══ Fragmento

La narración nos acerca al conjunto de experiencias que Pinocho ha de vivir, orientado por el Hada de Cabellos Turquesa y el Grillo Parlante -que representan a la conciencia-, para superar la inmadurez y resolver la incoherencia entre lo que siente y lo que, finalmente, desoyendo a su conciencia, hace. Porque Pinocho, perezoso y cándido, toma elecciones equivocadas, nutriéndose del envenenado ejemplo de otros (que ganan algo con su perdición).
Lo vemos cuando el discernimiento es suprimido y sustituido por la obediencia. Y también en la admiración hacia roles públicos, sugerentes y atractivos, pero carentes de didáctico nutriente.
Mientras el interesado no se sumerja en los profundos océanos de su psique, y haga inventario y limpieza de lo que allí se ha acumulado, no se reactivará su conciencia, verdadero motor y árbitro de la operación. Cuando la tarea se pone en movimiento, la conciencia –con tiento pero con severidad- comienza a actuar como el propietario de un hogar del que ha estado ausente por años. Un hogar que, entretanto, había estado ocupado por unos extraños poco higiénicos que acumulaban basura involucionista.
No se debería excluir un factor imprescindible: el tiempo paciente. Nuestros antiguos procesos mentales estaban sujetos a la tiranía del tiempo. Así, hablamos de procesos mentales cortoplacistas, elaborados para recibir una respuesta satisfactoria más pronto que tarde. Eso, sospecho, debe cambiar.
Si nos precipitamos, impacientes, en la errónea creencia de haber hallado las respuestas que buscábamos, los resultados serán insuficientes. Observemos, sin prisa, las piezas integrantes del puzzle, y maduremos al correr del tiempo. La paciencia es la madre de toda ciencia, incluida la filosofía que una persona se procura a sí misma. Si no dedicamos tiempo a la observación y la reflexión, la evolución no asiste. Sin tiempo ni paciencia sobre él, somos como la novia que, en vano, espera por su amante, la conciencia.
El sujeto analítico y transformador aparece representado en el patito feo, que personifica a quienes apuestan por la evolución. Patos feos que rehúsan aceptar la concepción que de la realidad se les ha entregado, y deciden participar activamente en su propia búsqueda de respuestas; que otorguen algún claro a sus penumbras y algo de satisfacción a sus frustraciones.

════
══ Información de origen

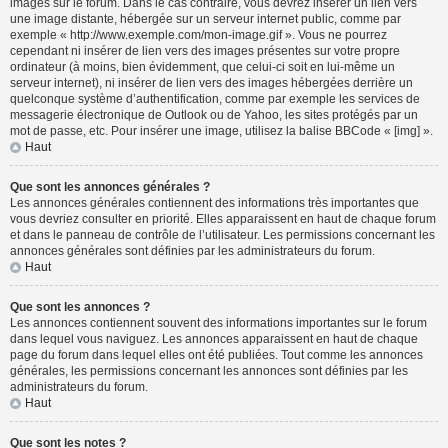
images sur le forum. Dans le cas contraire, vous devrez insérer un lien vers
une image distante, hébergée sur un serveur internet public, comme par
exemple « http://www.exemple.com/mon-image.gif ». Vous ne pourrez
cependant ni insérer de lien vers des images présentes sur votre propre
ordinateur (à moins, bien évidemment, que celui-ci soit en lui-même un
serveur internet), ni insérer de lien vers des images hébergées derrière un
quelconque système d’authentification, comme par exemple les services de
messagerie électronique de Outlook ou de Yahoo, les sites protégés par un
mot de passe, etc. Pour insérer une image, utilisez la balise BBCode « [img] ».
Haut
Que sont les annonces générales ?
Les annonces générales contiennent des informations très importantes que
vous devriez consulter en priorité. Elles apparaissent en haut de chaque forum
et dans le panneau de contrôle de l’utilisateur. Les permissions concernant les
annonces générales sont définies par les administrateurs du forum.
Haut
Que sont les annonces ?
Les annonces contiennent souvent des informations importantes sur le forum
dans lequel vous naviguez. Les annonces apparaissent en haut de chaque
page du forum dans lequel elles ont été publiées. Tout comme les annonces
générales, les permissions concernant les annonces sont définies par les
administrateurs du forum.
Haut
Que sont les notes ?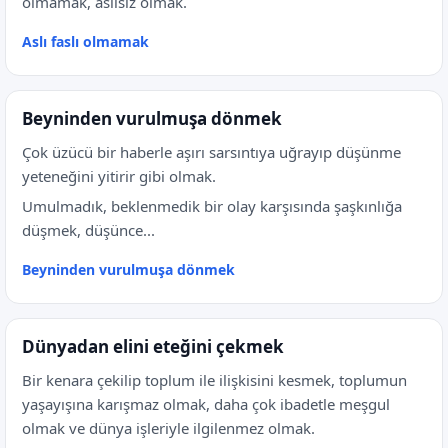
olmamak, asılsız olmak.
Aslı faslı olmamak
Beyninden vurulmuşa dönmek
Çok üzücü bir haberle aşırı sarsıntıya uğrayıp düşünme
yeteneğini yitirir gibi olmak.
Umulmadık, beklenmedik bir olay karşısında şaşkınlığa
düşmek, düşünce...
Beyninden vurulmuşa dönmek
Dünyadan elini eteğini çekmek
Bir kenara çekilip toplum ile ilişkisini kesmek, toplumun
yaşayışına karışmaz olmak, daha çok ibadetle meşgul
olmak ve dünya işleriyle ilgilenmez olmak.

════
══ Información de origen

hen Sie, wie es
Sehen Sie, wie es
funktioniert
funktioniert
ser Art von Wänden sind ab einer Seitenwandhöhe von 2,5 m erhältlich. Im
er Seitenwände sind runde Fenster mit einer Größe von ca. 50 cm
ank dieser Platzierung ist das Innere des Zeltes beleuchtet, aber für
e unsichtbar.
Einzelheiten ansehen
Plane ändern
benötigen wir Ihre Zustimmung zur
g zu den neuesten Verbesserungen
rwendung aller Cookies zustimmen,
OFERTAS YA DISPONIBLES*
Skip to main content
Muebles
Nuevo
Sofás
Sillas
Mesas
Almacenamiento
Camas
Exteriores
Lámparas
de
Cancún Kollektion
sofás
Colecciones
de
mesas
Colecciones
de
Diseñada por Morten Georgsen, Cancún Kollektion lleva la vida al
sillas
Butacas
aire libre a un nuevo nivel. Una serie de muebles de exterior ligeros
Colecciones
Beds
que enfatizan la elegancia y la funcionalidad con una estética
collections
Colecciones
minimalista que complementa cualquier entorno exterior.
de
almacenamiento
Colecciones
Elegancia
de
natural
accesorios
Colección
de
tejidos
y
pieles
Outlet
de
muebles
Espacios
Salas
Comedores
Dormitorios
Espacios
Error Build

════

Tareas del ejercicio:
- a) Anota tal cual todo lo que va en el fragmento sobre Pinocho desde "Lo vemos cuando" hasta "acumulaban basura involucionista.".
- b) Responde estas preguntas con lo que dice el fragmento sobre Pinocho:
(i) ¿Quiénes orientan a Pinocho en sus experiencias?
(ii) ¿Qué factor imprescindible no se debería excluir?
(iii) ¿Quién representa al sujeto analítico y transformador?
- c) Escribe lo que seguiría después de la última frase del fragmento sobre Pinocho.

Resultados del ejercicio:
- a)
Lo vemos cuando el discernimiento es suprimido y sustituido por la obediencia. Y también en la admiración hacia roles públicos, sugerentes y atractivos, pero carentes de didáctico nutriente.
Mientras el interesado no se sumerja en los profundos océanos de su psique, y haga inventario y limpieza de lo que allí se ha acumulado, no se reactivará su conciencia, verdadero motor y árbitro de la operación. Cuando la tarea se pone en movimiento, la conciencia –con tiento pero con severidad- comienza a actuar como el propietario de un hogar del que ha estado ausente por años. Un hogar que, entretanto, había estado ocupado por unos extraños poco higiénicos que acumulaban basura involucionista.

- b)
(i) El Hada de Cabellos Turquesa y el Grillo Parlante.
(ii) El tiempo paciente.
(iii) El patito feo.

- c)
Porque las mentiras en que hemos creído poseen muchas capas, no debemos caer en el engaño de creer que la desprogramación que pretendemos, será tarea rápida y sencilla. Estamos, si se me permite la analogía, en una larga carrera de fondo, y no en los cien metros obstáculos. Lo fundamental es la actitud en el recorrido, y lo de menos la meta. Para la evolución, sospecho, no hay metas que valgan; menos aún inmediatas. Todo lo substancial se halla en el Camino de Baldosas Amarillas, en el trayecto hacia Ítaca. Y las metas hacia donde nos proponemos ir, no son sino excusas para recorrer esos senderos; siempre de la mano de la honesta conciencia.
Y con ella, meter las narices hasta el tuétano de nuestra cotidianidad; para ir rompiendo, poco a poco, con el absolutista poder exterior que densificaba nuestra mente. Cuestionando la utilidad de esas autopistas virtuales que nos unen al exterior. Observando con rigor el desproporcionado precio que pagamos de peaje. Exponiendo la inconveniencia de esos desventajosos lazos. La conciencia nos instará a ello, mediante el uso del espíritu crítico, uno de sus atributos, su arma más letal.
Por ejemplo, no excluyendo del análisis de la realidad aquellos elementos que el Sistema ha decidido no excrutar abiertamente; caso de la inteligencia suprahumana, a la que popularmente se conoce como inteligencia extraterrestre, y a la que en mis reflexiones primeras llamé fenómeno alienígena. Entonces, expuse que el alienígena quedaba fuera de la ecuación de la realidad que hemos asumido como cierta. Y que su ausencia no era accidental, sino una –bien elaborada- estrategia política de supervivencia, que le permite seguir en lo más alto de la pirámide alimenticia. Desde allí se nutre sin ser percibido como la amenaza que es.
El fenómeno alienígena se las sabe todas. Explota mejor que nadie nuestra ignorancia, mostrándonos lo que necesitamos ver (para ser un ganado eficiente en sus funciones). El fenómeno es la mano que mece la cuna; los zapatos que adviertes escondidos tras las cortinas; el sobrehumano origen de nuestros mundanos comportamientos (ausentes de conciencia), gracias a una elaborada telaraña (el Sistema de Control) que nos tiene presos.
El fenómeno alienígena juega con maestría al despiste; su armario de disfraces es infinito. ¿Quiénes avivaron idolatría, jerarquía y temor en el ser humano? Los entes inteligentes que operan tras el fenómeno; que, según sea menester, se muestran como poderosos dioses con los que practicar el trueque; como una dulce y llorona Virgen María; enrrollado Cristo de sedosos cabellos; atentos conversadores de Ouija; bondadosos hermanos galácticos; ángeles de colorines, o el próximo culto ecoplatillista. Todo eso y mucho más, porque les merece la pena.
Todo es válido con tal de evitar que el ganado, abandone el establo donde se le ha convencido que ha de habitar como esclavo. Todo sea en pos de evitar que la liberadora llama de la conciencia prenda en la mente del siervo. Así que hay que destruir todo atisbo de ella: ni un ápice de conciencia en los filamentos que dan forma a la telaraña del Sistema de Control, donde reina el aventajado pupilo del maquiavélico alien, además de digno hijo suyo: el psicópata.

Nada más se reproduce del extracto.